═══ EXCERPT ═══
The life of the city of Athens was a remarkable period in culture: the two or three centuries around the life and death of Socrates (469-399BC) gave us Socrates himself, Plato, Aristotle, Epicurus, the Stoics, the Sceptics, the Cynics and the Eclectics, all of whose approaches to life persist today.

The most outstanding of these philosophers was Aristotle, who lived from 384BC to 322BC. He was a pupil of Plato, who himself was a pupil of Socrates. He taught Alexander the Great for a short period, and later founded the Lyceum, a school in Athens. It is worth remembering too that the Greek word "scholia", which turned into our word for school, meant leisure, but a dynamic leisure used for self-education and the development of self-knowledge.
═══
→ EXERCISE TASK 1: Translate this sentence from the Athens excerpt into Spanish: "The most outstanding of these philosophers was Aristotle, who lived from 384BC to 322BC."
→ EXERCISE TASK 2:
Answer these questions using the Athens excerpt.
(a) What years does it give for the life of Socrates?
(b) What school did Aristotle found in Athens?
(c) What did the Greek word "scholia" mean?
═══ SUPPLIED MATERIAL ═══
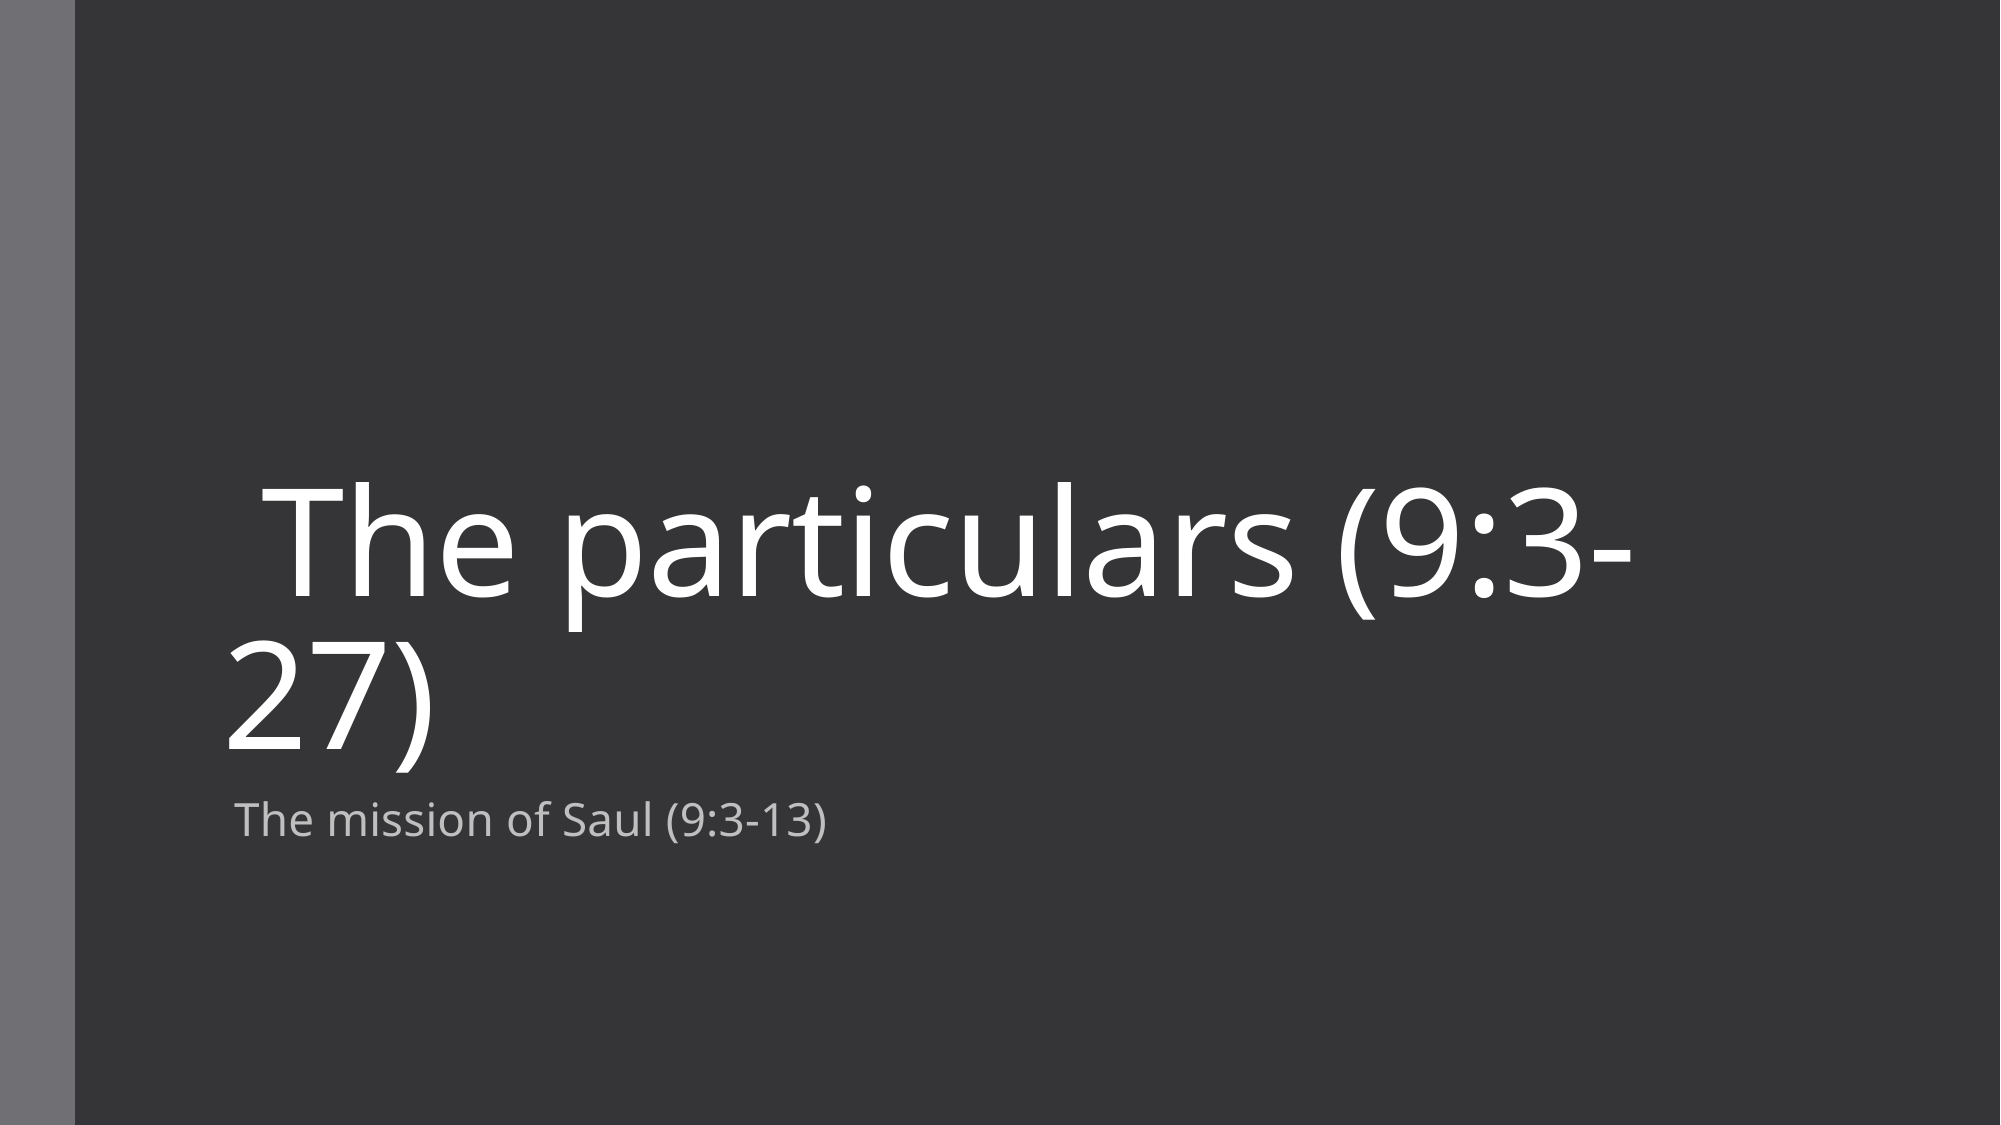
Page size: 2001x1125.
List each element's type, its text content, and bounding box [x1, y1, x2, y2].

title The particulars (9:3-27) [206, 124, 1752, 787]
subtitle The mission of Saul (9:3-13) [206, 787, 1752, 1066]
═══
→ WORKED ANSWER 1: El más destacado de estos filósofos fue Aristóteles, que vivió del 384 a. C. al 322 a. C.

→ WORKED ANSWER 2:
(a) 469-399BC.
(b) The Lyceum.
(c) Leisure, but a dynamic leisure used for self-education and the development of self-knowledge.